Senator Collins, Senator Alexander and Representative King were among Republicans who defied the odds in a terrible year for their colleagues. Their re-elections provide a possible road map for how the party can succeed in a challenging political environment. The answer, the three veteran politicians agreed, is not to become a more conservative, combative party focused on narrow partisan issues.

“What doesn’t work is drawing a harsh ideological line in the sand,” said Ms. Collins, of Maine, who early in the year was a top Democratic target for defeat but ended up winning 61 percent of the vote while Senator Barack Obama received 58 percent in the presidential race in her state.

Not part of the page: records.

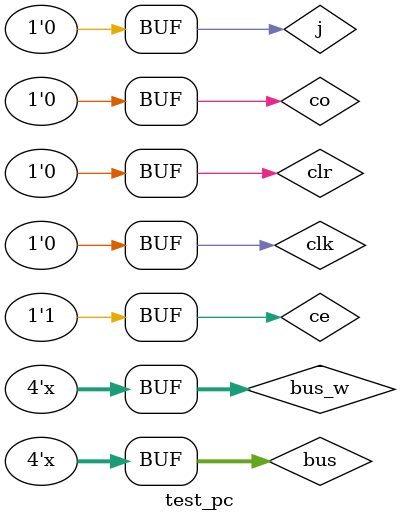
<source format=sv>
module test_pc;
  parameter A=4;
  reg  [A-1:0] bus;  wire [A-1:0] bus_w; assign bus_w=bus;
  reg          clr;
  reg          clk;
  reg          ce;
  reg          j;
  reg          co;
  wire [A-1:0] pcval;

  // Instantiate design under test
  program_counter #(.A(A)) dut (
    .bus(bus_w),
    .clr_(~clr),
    .clk(clk),
    .ce(ce),
    .j_(~j),
    .co_(~co),
    .pcval(pcval)
  );
          
  initial begin
    // Dump waves
    $dumpfile("test_pc.vcd");
    $dumpvars(1);
    
    clk=0;
    clr=1;
    j=0;
    ce=0;
    co=0;
    bus=4'bz;
    #1 clk=1; #1 clk=0;
    clr=0;
    ce=1;
    #1 clk=1; #1 clk=0;
    #1 clk=1; #1 clk=0;
    #1 clk=1; #1 clk=0;
    #1 clk=1; #1 clk=0;
    #1 clk=1; #1 clk=0;
    #1 clk=1; #1 clk=0;
    co=1;
    #1 clk=1; #1 clk=0;
    #1 clk=1; #1 clk=0;
    #1 clk=1; #1 clk=0;
    #1 clk=1; #1 clk=0;
    co=0;
    #1 clk=1; #1 clk=0;
    ce=0;
    bus=4'b0101;
    j=1;
    #1 clk=1; #1 clk=0;
    j=0;
    bus=4'bz;
    #1 clk=1; #1 clk=0;
    ce=1;
    #1 clk=1; #1 clk=0;
    #1 clk=1; #1 clk=0;
    #1 clk=1; #1 clk=0;
    #1 clk=1; #1 clk=0;
    #1 clk=1; #1 clk=0;
    #1 clk=1; #1 clk=0;
    #1 clk=1; #1 clk=0;
    #1 clk=1; #1 clk=0;
    #1 clk=1; #1 clk=0;
    #1 clk=1; #1 clk=0;
    #1 clk=1; #1 clk=0;
    #1 clk=1; #1 clk=0;
    #1 clk=1; #1 clk=0;
    #1 clk=1; #1 clk=0;
    #1 clk=1; #1 clk=0;
  end
  
endmodule



</source>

“We make a mistake if we are going to make our entire appeal rural and outside the Northeast and outside the Rust Belt,” said Mr. King, of New York, who easily won re-election in a region shedding Republicans at a precipitous rate.

“We can stand around and talk about our principles, but we have to put them into actions that most people agree with,” said Mr. Alexander, of Tennessee, a self-described conservative who was able to attract African-American voters.

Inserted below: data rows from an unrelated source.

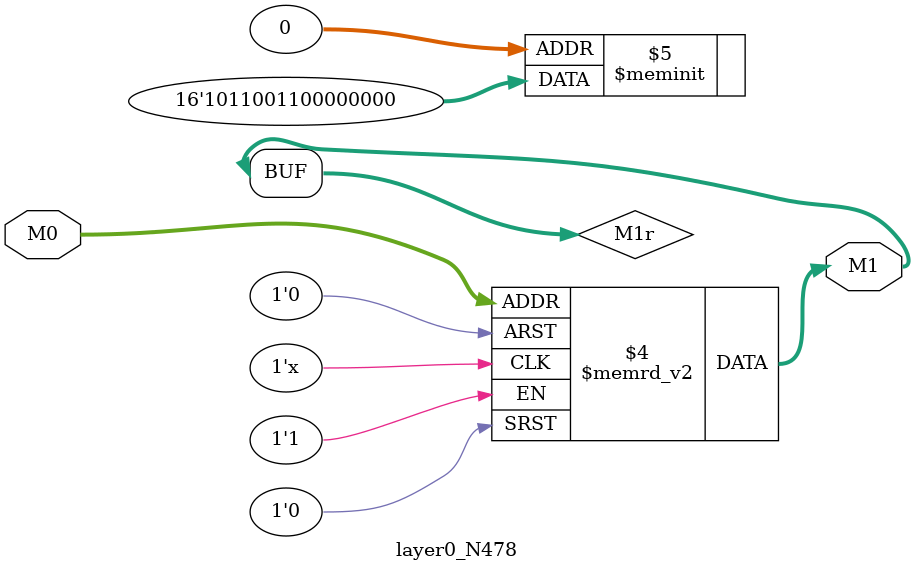
<source format=v>
module layer0_N478 ( input [2:0] M0, output [1:0] M1 );

	(*rom_style = "distributed" *) reg [1:0] M1r;
	assign M1 = M1r;
	always @ (M0) begin
		case (M0)
			3'b000: M1r = 2'b00;
			3'b100: M1r = 2'b11;
			3'b010: M1r = 2'b00;
			3'b110: M1r = 2'b11;
			3'b001: M1r = 2'b00;
			3'b101: M1r = 2'b00;
			3'b011: M1r = 2'b00;
			3'b111: M1r = 2'b10;

		endcase
	end
endmodule

</source>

Moreover, they say, what voters really want from the GOP isn’t ideological purity but some sense that they are speaking to the issues that people care about:

“What people were listening for in this election is, what are you going to do about my pocketbook, my health insurance, my electric bill,” said Mr. Alexander, a former governor and presidential candidate who is seeking to return as the No. 3 Republican in the Senate. “We need to step back and fundamentally change the way we talk about issues and be focused more on what we can do to help the country rather than what we can do to help the Republican Party.”

Former New Jersey Governor and EPA Administrator Christine Todd Whitman expresses similar sentiments in a Washington Post Op-Ed today:

While a host of issues were at play in this election, the primary reason John McCain lost was the substantial erosion of support from self-identified moderates compared with four years ago. In 2004, Democratic nominee John Kerry held just a nine-percentage-point margin among moderate voters over President Bush. This year, the spread between Barack Obama and McCain was 21 points among this group. The net difference between the two elections is a deficit of nearly 6.4 million moderate votes for the Republicans in 2008.

In seven of the nine states that switched this year from Republican to Democratic, Obama’s vote total exceeded the total won by President Bush four years ago. So even if McCain had equaled the president’s numbers from 2004 (and he did not), he still would have lost in Colorado, Florida, Iowa, Nevada, New Mexico, North Carolina and Virginia (81 total electoral votes) — and lost the election. McCain didn’t lose those states because he failed to hold the base. He lost them because Obama broadened his base.

(…)

In the wake of the Democrats’ landslide victory, and despite all evidence to the contrary, many in the GOP are arguing that John McCain was defeated because the social fundamentalists wouldn’t support him. They seem to be suffering from a political strain of Stockholm syndrome. They are identifying with the interests of their political captors and ignoring the views of the larger electorate. This has cost the Republican Party the votes of millions of people who don’t find a willingness to acquiesce to hostage-takers a positive trait in potential leaders.

Unless the Republican Party ends its self-imposed captivity to social fundamentalists, it will spend a long time in the political wilderness.

From where I sit, I think Alexander, Collins, King, and Whitman have a point.

A more socially conservative Republican Party isn’t going to accomplish anything except making the Ann Coulters of the world happy, and that’s not a recipe for electoral success.